# Data Preparation

In [2]:
import pandas as pd

housing = pd.read_csv(r"C:\Users\lenovo\Downloads\archive (3)housing.csv")

print(housing.info())
print(housing.head())


In [4]:
from sklearn.model_selection import train_test_split
from sklearn.linear_model import LinearRegression
from sklearn.metrics import mean_squared_error
import numpy as np
import matplotlib.pyplot as plt

X = housing[['median_income']]
y = housing['median_house_value']

def perform_linear_regression(test_size, random_state, train_fraction):
    X_train, X_test, y_train, y_test = train_test_split(
        X, y, test_size=test_size, random_state=random_state)
    
    train_size = int(len(X_train) * train_fraction)
    X_train = X_train[:train_size]
    y_train = y_train[:train_size]
    
    model = LinearRegression()
    model.fit(X_train, y_train)
    
    y_pred = model.predict(X_test)
    
    mse = mean_squared_error(y_test, y_pred)
    
    plt.figure(figsize=(10, 6))
    plt.scatter(X_test, y_test, color='blue', label='Actual values')
    plt.plot(X_test, y_pred, color='red', linewidth=2, label='Regression line')
    plt.xlabel('Median Income')
    plt.ylabel('Median House Value')
    plt.title(f'Train Fraction: {train_fraction*100}%, Test Size: {test_size*100}%, Random State: {random_state}\nMSE: {mse:.2f}')
    plt.legend()
    plt.show()
    
    return mse

mse = perform_linear_regression(test_size=0.2, random_state=42, train_fraction=1.0)
print(f'Mean Squared Error: {mse:.2f}')


**3. Experimentation**

We'll analyze how the regression line and its performance change by varying:

- **Train-test split sizes**: 70-30, 80-20, 90-10
- **Random seeds**: Different values to observe variability
- **Dataset size**: Training on 25%, 50%, 75%, and 100% of the training data

For each combination, we'll plot the regression line and note the Mean Squared Error (MSE).

**Observations**

- **Train-test split sizes**: As the training set size increases (e.g., from 70% to 90%), the model generally has more data to learn from, potentially reducing the MSE. However, too small a test set might not adequately represent the model's performance on unseen data.

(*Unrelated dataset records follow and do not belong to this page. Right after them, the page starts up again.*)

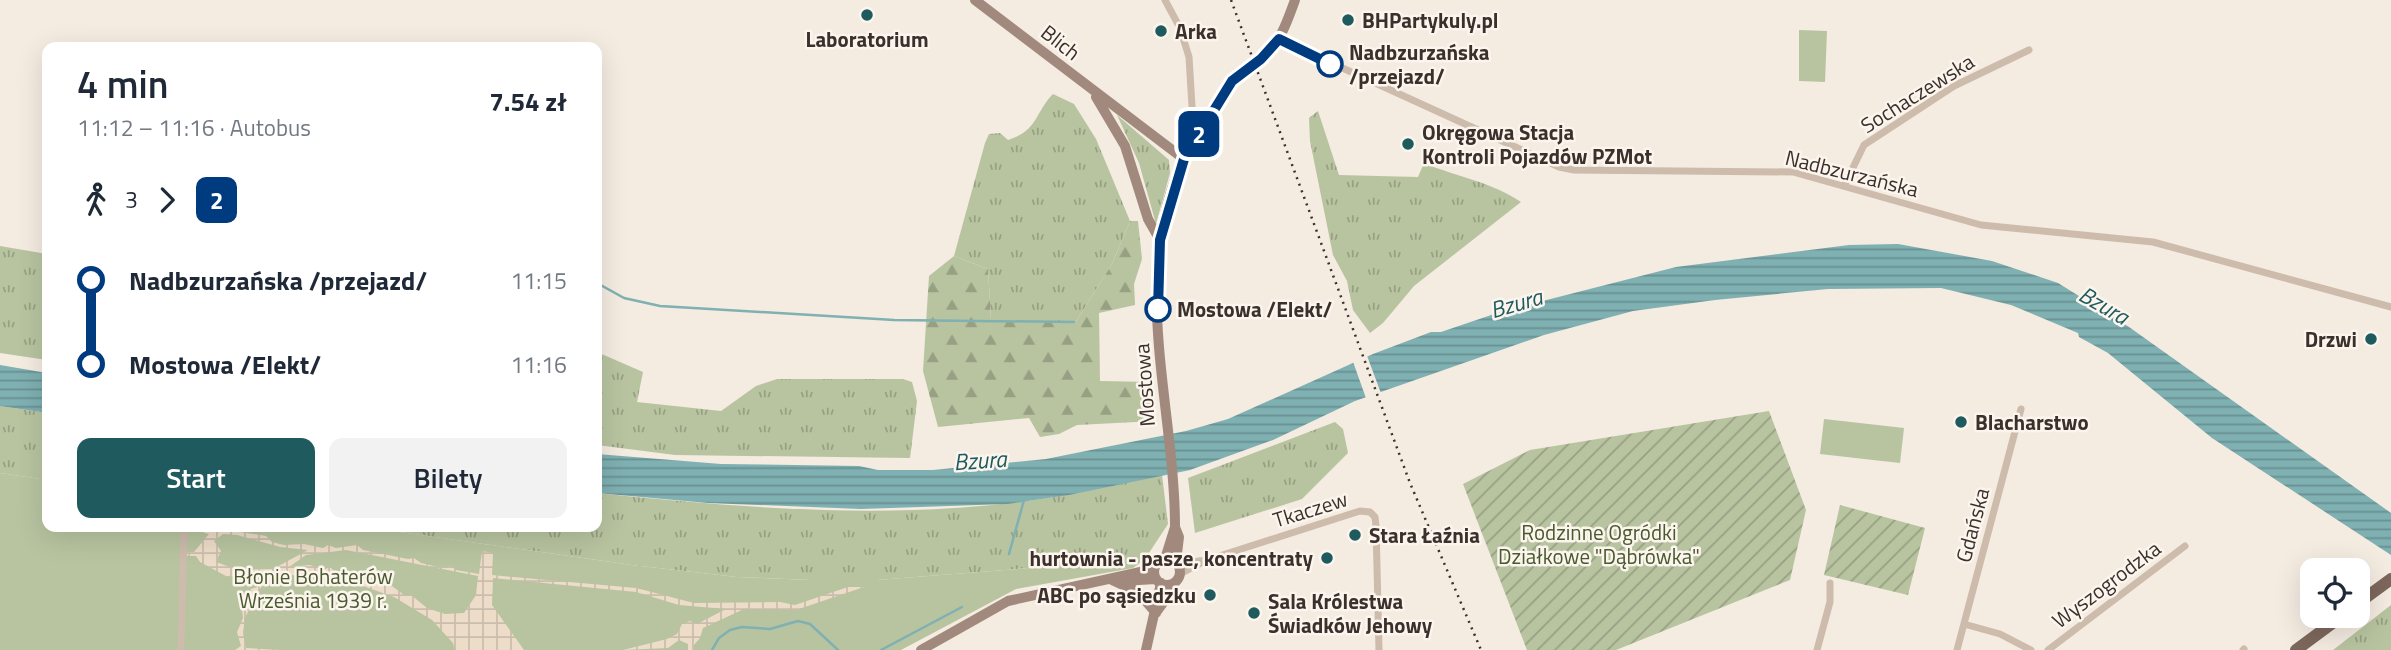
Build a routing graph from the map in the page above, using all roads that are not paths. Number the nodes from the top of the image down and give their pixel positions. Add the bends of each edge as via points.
1 (975, 0) edge
2 (1165, 0) edge
3 (1295, 0) edge
4 (1279, 39) junction
5 (2029, 50) dead end
6 (1111, 111) junction
7 (1201, 129) junction
8 (1184, 159) junction
9 (1844, 186) junction
10 (1160, 240) junction
11 (2391, 307) edge
12 (2021, 409) dead end
13 (184, 532) edge
14 (2185, 546) dead end
15 (1174, 565) junction
16 (1160, 579) junction
17 (2391, 579) edge
18 (1112, 580) junction
19 (1830, 583) dead end
20 (2370, 594) edge
21 (1156, 613) junction
22 (1964, 624) junction
23 (2326, 628) edge
24 (181, 650) edge
25 (920, 650) edge
26 (1146, 650) edge
27 (1379, 650) edge
28 (1817, 650) edge
29 (1957, 650) edge
30 (2031, 650) edge
31 (2048, 650) edge
32 (2296, 650) edge

1 - 6 street, Blich via 1091,89
2 - 7 street via 1186,44 1193,123
3 - 4 street
4 - 7 street, Mostowa via 1236,77
4 - 9 street, Nadbzurzańska via 1559,167 1782,171
5 - 9 street, Sochaczewska via 1954,86 1864,145
6 - 8 street, Blich
6 - 10 street, Blich
7 - 8 street, Mostowa
8 - 10 street, Mostowa
9 - 11 street, Nadbzurzańska via 1981,225 2154,242
10 - 15 street, Mostowa via 1163,396 1179,537
12 - 22 street, Gdańska
13 - 24 street
14 - 31 street, Wyszogrodzka
15 - 16 street
15 - 16 street
15 - 27 street, Tkaczew via 1207,561 1321,522 1370,512 1376,526
16 - 18 street
16 - 21 street
17 - 20 main road
18 - 21 street via 1138,592
18 - 25 street via 1008,601
19 - 28 street via 1830,602
21 - 26 street
22 - 29 street, Gdańska
22 - 30 street via 2000,634
23 - 32 main road

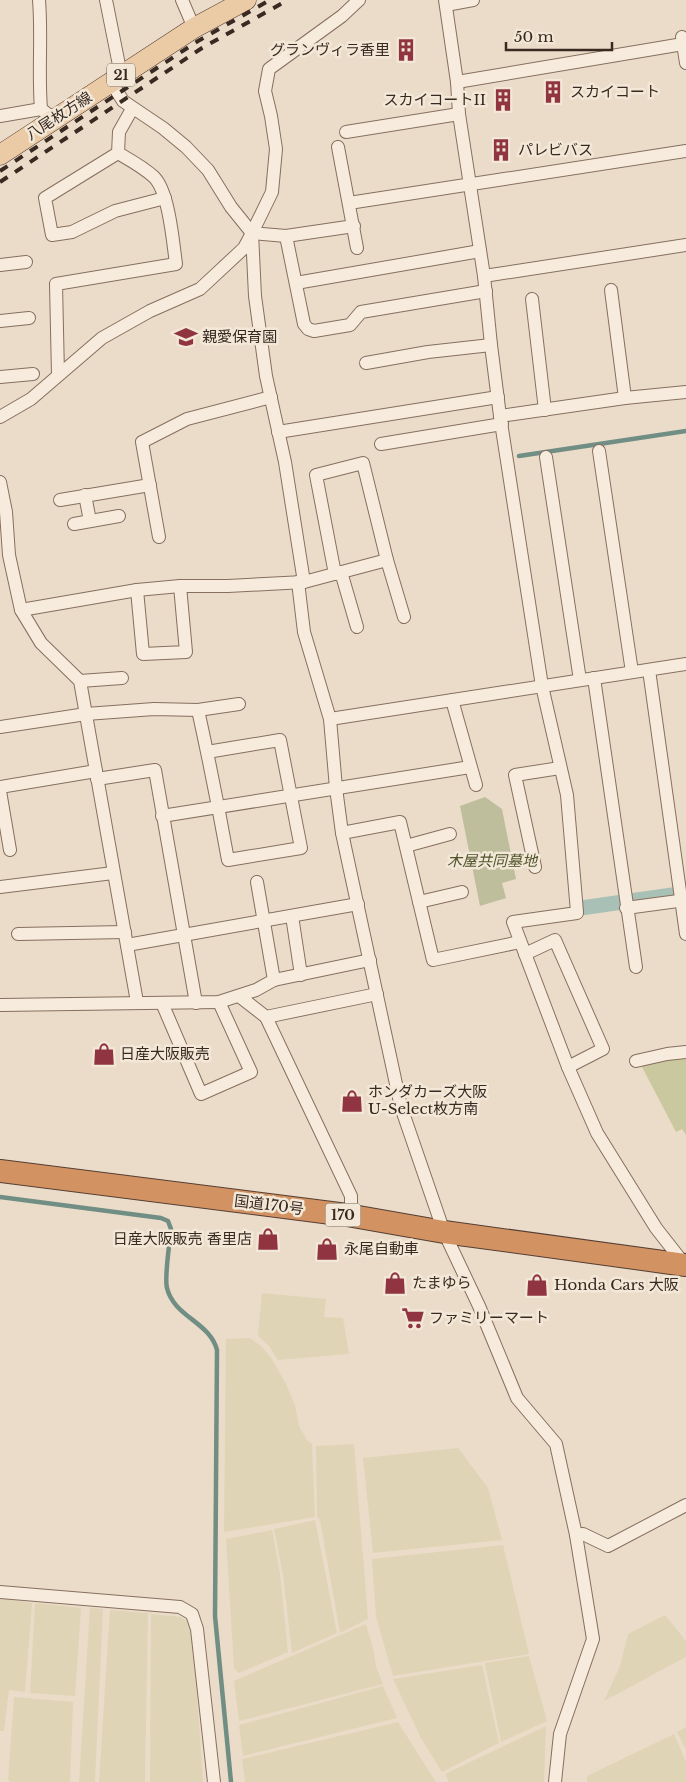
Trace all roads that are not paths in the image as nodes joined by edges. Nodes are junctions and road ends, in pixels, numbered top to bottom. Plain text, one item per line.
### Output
1 (39, 0) edge
2 (106, 0) edge
3 (182, 0) edge
4 (246, 0) edge
5 (359, 0) edge
6 (473, 0) edge
7 (446, 3) edge
8 (194, 28) junction
9 (685, 40) edge
10 (686, 63) edge
11 (116, 78) junction
12 (457, 82) junction
13 (128, 105) junction
14 (47, 114) junction
15 (459, 114) junction
16 (0, 116) edge
17 (346, 132) dead end
18 (338, 147) dead end
19 (686, 151) edge
20 (118, 153) junction
21 (0, 155) edge
22 (471, 184) junction
23 (165, 198) junction
24 (349, 203) junction
25 (354, 226) junction
26 (252, 233) junction
27 (286, 236) junction
28 (686, 245) edge
29 (357, 248) dead end
30 (480, 250) junction
31 (26, 262) dead end
32 (0, 265) edge
33 (484, 276) junction
34 (296, 283) junction
35 (486, 290) junction
36 (611, 290) dead end
37 (532, 300) dead end
38 (29, 318) dead end
39 (0, 321) edge
40 (491, 345) junction
41 (366, 363) dead end
42 (33, 374) dead end
43 (58, 375) junction
44 (0, 377) edge
45 (686, 392) edge
46 (271, 397) junction
47 (498, 397) junction
48 (625, 398) junction
49 (545, 410) junction
50 (0, 417) edge
51 (501, 420) junction
52 (278, 432) junction
53 (381, 444) dead end
54 (599, 451) dead end
55 (546, 457) dead end
56 (0, 482) edge
57 (150, 484) junction
58 (85, 495) junction
59 (60, 500) dead end
60 (119, 516) dead end
61 (90, 521) junction
62 (74, 524) dead end
63 (159, 536) dead end
64 (387, 560) junction
65 (338, 573) junction
66 (301, 582) junction
67 (180, 586) junction
68 (137, 590) junction
69 (21, 610) junction
70 (404, 618) dead end
71 (357, 628) dead end
72 (686, 664) edge
73 (649, 670) junction
74 (632, 672) junction
75 (122, 678) dead end
76 (594, 678) junction
77 (580, 680) junction
78 (80, 681) junction
79 (542, 686) junction
80 (452, 700) junction
81 (239, 704) dead end
82 (198, 710) junction
83 (86, 714) junction
84 (330, 719) junction
85 (0, 728) edge
86 (207, 752) junction
87 (470, 767) junction
88 (560, 768) junction
89 (96, 775) junction
90 (476, 785) dead end
91 (0, 788) edge
92 (336, 788) junction
93 (0, 791) edge
94 (291, 795) junction
95 (219, 807) junction
96 (162, 816) junction
97 (342, 832) junction
98 (450, 834) dead end
99 (406, 846) junction
100 (10, 850) dead end
101 (535, 867) dead end
102 (113, 874) junction
103 (257, 882) dead end
104 (0, 887) edge
105 (462, 892) dead end
106 (684, 900) edge
107 (419, 902) junction
108 (358, 904) junction
109 (626, 908) junction
110 (292, 916) junction
111 (264, 921) junction
112 (18, 934) dead end
113 (686, 934) edge
114 (184, 936) junction
115 (126, 938) junction
116 (520, 942) junction
117 (525, 954) junction
118 (370, 960) junction
119 (636, 967) dead end
120 (301, 975) junction
121 (274, 980) junction
122 (377, 994) junction
123 (239, 996) junction
124 (137, 1002) junction
125 (219, 1002) junction
126 (162, 1003) junction
127 (196, 1003) junction
128 (0, 1005) edge
129 (266, 1017) junction
130 (686, 1052) edge
131 (636, 1061) dead end
132 (568, 1067) junction
133 (0, 1171) edge
134 (351, 1216) junction
135 (444, 1232) junction
136 (686, 1265) edge
137 (686, 1505) edge
138 (576, 1534) junction
139 (0, 1592) edge
140 (214, 1782) edge
141 (555, 1782) edge

1 - 14 street
2 - 11 street
3 - 8 street
4 - 8 main road, 八尾枚方線 / 21
5 - 26 street
6 - 7 street
7 - 12 street
8 - 11 main road, 八尾枚方線 / 21
9 - 10 street
9 - 12 street
11 - 13 street
11 - 14 main road, 八尾枚方線 / 21
12 - 15 street
13 - 20 street
13 - 26 street
14 - 16 street
14 - 21 main road, 八尾枚方線 / 21
15 - 17 street
15 - 22 street
18 - 24 street
19 - 22 street
20 - 23 street
20 - 23 street
22 - 24 street
22 - 30 street
23 - 43 street
24 - 25 street
25 - 27 street
25 - 29 street
26 - 27 street
26 - 43 street
26 - 46 street
27 - 34 street
28 - 33 street
30 - 33 street
30 - 34 street
31 - 32 street
33 - 35 street
34 - 35 street
35 - 40 street
36 - 48 street
37 - 49 street
38 - 39 street
40 - 41 street
40 - 47 street
42 - 44 street
43 - 50 street
45 - 48 street
46 - 52 street
46 - 57 street
47 - 51 street
47 - 52 street
48 - 49 street
49 - 51 street
51 - 53 street
51 - 79 street
52 - 66 street
54 - 74 street
55 - 77 street
56 - 69 street
57 - 58 street
57 - 63 street
58 - 59 street
58 - 61 street
60 - 61 street
61 - 62 street
64 - 65 street
64 - 65 street
64 - 70 street
65 - 66 street
65 - 71 street
66 - 67 street
66 - 84 street
67 - 68 street
67 - 68 street
68 - 69 street
69 - 78 street
72 - 73 street
73 - 74 street
73 - 106 street
74 - 76 street
75 - 78 street
76 - 77 street
76 - 109 street
77 - 79 street
78 - 83 street
79 - 80 street
79 - 88 street
80 - 84 street
80 - 87 street
81 - 82 street
82 - 83 street
82 - 86 street
83 - 85 street
83 - 89 street
84 - 92 street
86 - 94 street
86 - 95 street
87 - 90 street
87 - 92 street
88 - 101 street
88 - 116 street
89 - 91 street
89 - 96 street
89 - 102 street
92 - 94 street
92 - 97 street
93 - 100 street
94 - 95 street
94 - 95 street
95 - 96 street
96 - 114 street
97 - 99 street
97 - 108 street
98 - 99 street
99 - 107 street
102 - 104 street
102 - 115 street
103 - 111 street
105 - 107 street
106 - 109 street
106 - 113 street
107 - 116 street
108 - 110 street
108 - 118 street
109 - 119 street
110 - 111 street
110 - 120 street
111 - 114 street
111 - 121 street
112 - 115 street
114 - 115 street
114 - 127 street
115 - 124 street
116 - 117 street
117 - 132 street
117 - 132 street
118 - 120 street
118 - 122 street
120 - 121 street
121 - 123 street
122 - 129 street
122 - 135 street
123 - 125 street
123 - 129 street
124 - 126 street
124 - 128 street
125 - 126 street
125 - 127 street
126 - 127 street
129 - 134 street
130 - 131 street
132 - 136 street
133 - 134 highway, 国道170号 / 170
134 - 135 highway, 国道170号 / 170
135 - 136 highway, 国道170号 / 170
135 - 138 street
137 - 138 street
138 - 141 street
139 - 140 street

- **Random seeds**: Changing the random seed alters the specific data points in the train-test split. This can lead to variability in model performance, especially if the dataset isn't large enough to ensure consistent splits. It's essential to set a random seed for reproducibility.

- **Dataset size**: Training on smaller fractions of the data (e.g., 25%) can lead to higher MSE due to insufficient learning. As the training data size increases, the model's performance typically improves, evidenced by a lower MSE.

**Conclusion**

The performance of a linear regression model is influenced by the train-test split ratio, the random seed used for data splitting, and the size of the training dataset. Careful consideration of these factors is crucial for building robust predictive models.